78. Les violences sexuelles liées aux conflits constituent une chaîne d’événements qui commence par des inégalités fondamentales dans la lutte pour le pouvoir et se termine par des crimes de guerre et des crimes contre l'humanité. Les recommandations sont donc, en premier lieu, la nécessité de permettre aux individus, en particulier les femmes et les filles, d’être autonomes sur le plan physique, psychologique et social, par un changement réel et mesurable des politiques, de l'éducation et des mentalités.
79. Les mesures spécifiques concernent la mise en place d’outils d'alerte rapide et d'autoprotection, la prévention par la formation des forces de police et militaires, mais aussi du personnel international ainsi que des ONG travaillant dans le cadre de programmes humanitaires avec les exilés et les populations opprimées en position de vulnérabilité, tous susceptibles de se retrouver en position de domination en période de conflit.
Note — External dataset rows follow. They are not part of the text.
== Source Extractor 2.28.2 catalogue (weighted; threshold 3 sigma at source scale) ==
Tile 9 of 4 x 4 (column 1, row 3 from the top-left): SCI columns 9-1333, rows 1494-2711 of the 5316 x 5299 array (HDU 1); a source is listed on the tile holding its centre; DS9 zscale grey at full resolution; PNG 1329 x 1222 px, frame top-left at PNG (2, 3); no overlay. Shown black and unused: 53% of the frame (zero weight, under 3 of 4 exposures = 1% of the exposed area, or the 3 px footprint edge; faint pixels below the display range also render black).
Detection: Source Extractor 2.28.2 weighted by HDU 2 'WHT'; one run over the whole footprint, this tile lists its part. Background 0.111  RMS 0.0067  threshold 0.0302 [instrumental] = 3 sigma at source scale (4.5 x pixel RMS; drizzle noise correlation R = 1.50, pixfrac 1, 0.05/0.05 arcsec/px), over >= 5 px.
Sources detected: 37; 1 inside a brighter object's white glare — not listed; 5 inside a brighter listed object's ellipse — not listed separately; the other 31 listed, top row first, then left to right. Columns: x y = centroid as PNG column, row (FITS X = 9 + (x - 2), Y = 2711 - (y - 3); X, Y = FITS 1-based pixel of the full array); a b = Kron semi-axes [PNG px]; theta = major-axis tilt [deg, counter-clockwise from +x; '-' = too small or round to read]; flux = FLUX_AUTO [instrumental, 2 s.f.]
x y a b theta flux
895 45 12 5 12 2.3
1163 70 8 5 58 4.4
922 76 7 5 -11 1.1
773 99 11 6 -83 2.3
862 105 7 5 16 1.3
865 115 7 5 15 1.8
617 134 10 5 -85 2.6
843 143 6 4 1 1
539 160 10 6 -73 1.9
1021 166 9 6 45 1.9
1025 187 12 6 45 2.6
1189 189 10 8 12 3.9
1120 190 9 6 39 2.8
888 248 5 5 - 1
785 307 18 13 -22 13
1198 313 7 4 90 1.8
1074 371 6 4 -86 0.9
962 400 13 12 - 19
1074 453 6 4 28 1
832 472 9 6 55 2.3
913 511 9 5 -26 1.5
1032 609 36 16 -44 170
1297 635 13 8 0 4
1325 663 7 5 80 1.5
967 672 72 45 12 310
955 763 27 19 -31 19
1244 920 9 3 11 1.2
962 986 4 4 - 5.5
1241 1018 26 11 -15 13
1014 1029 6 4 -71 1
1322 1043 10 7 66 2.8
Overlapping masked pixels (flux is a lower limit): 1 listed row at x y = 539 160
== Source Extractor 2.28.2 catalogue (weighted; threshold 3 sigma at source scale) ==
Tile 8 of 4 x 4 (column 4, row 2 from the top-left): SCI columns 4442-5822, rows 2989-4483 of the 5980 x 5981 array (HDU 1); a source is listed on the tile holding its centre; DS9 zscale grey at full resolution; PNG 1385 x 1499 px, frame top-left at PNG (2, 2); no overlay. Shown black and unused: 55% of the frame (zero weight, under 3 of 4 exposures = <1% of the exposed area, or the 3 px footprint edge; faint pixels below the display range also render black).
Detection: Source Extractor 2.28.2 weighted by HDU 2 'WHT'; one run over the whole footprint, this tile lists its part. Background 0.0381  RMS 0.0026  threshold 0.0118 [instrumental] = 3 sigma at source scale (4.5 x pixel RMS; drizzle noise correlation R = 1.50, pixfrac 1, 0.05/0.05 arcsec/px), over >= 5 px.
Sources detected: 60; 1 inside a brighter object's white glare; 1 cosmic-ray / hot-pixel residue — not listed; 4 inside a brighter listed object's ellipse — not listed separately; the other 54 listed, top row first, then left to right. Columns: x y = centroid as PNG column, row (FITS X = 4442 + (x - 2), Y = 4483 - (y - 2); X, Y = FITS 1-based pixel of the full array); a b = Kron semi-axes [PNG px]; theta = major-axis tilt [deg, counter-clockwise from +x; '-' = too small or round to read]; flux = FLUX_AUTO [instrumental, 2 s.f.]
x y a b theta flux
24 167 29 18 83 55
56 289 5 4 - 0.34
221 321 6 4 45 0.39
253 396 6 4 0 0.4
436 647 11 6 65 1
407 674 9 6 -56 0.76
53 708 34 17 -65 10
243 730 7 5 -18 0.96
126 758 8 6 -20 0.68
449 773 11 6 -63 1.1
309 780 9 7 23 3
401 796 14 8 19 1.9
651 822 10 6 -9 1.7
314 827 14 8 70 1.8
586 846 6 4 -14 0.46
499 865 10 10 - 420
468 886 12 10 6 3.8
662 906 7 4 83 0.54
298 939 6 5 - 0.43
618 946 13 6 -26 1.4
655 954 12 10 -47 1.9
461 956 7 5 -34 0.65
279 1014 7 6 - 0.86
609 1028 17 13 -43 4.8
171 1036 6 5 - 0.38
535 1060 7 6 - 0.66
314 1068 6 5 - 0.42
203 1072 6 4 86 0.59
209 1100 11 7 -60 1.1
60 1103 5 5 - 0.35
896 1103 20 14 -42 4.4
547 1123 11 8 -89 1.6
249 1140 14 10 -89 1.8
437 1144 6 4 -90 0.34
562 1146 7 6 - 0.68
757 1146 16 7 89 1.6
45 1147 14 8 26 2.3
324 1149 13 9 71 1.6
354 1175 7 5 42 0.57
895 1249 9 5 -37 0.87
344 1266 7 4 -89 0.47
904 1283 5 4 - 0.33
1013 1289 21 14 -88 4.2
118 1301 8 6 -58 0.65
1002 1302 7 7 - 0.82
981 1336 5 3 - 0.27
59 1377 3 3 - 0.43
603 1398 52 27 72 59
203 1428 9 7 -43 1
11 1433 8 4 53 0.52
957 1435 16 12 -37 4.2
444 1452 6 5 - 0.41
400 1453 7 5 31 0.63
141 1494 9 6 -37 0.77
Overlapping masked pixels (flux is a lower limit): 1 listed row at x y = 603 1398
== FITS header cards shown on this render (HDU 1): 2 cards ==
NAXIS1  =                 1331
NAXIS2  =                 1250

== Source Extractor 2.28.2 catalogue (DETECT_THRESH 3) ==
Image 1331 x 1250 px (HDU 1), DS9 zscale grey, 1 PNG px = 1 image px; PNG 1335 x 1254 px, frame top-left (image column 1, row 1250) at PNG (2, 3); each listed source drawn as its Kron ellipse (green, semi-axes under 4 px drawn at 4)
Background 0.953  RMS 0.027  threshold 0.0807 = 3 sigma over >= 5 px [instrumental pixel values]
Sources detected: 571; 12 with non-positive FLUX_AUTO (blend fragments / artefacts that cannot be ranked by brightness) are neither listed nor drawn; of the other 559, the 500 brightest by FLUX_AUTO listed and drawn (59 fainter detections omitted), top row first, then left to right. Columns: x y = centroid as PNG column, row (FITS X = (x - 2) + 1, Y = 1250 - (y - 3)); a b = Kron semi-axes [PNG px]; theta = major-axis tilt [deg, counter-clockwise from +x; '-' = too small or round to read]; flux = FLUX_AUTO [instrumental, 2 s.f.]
80. La collecte de données fiables est essentielle dans les crimes de VSLC, même si les juridictions se tournent désormais vers les témoignages de survivant·e·s et de témoins qu’ils considèrent comme suffisants pour traduire les auteurs en justice. Les données recueillies devraient aussi être rassemblées dans une étude globale du phénomène.
81. Les mécanismes de recours, de réparation et de reconstruction des vies des survivant·e·s doivent éviter de les retraumatiser, de les stigmatiser et de les marginaliser. Il est nécessaire de créer des espaces sûrs où les survivant·e·s peuvent s'exprimer librement, ou choisir de ne pas le faire. J'ai été frappée par les observations de la juriste internationale, Céline Bardet, selon lesquelles les survivantes devraient être comprises et en mesure de se prévaloir de la reconnaissance et de la réparation pour les crimes commis contre elles sans nécessairement être obligées d'aller devant les tribunaux. Une telle possibilité ne peut être offerte que dans les sociétés où la justice transitionnelle a permis des changements politiques et sociétaux.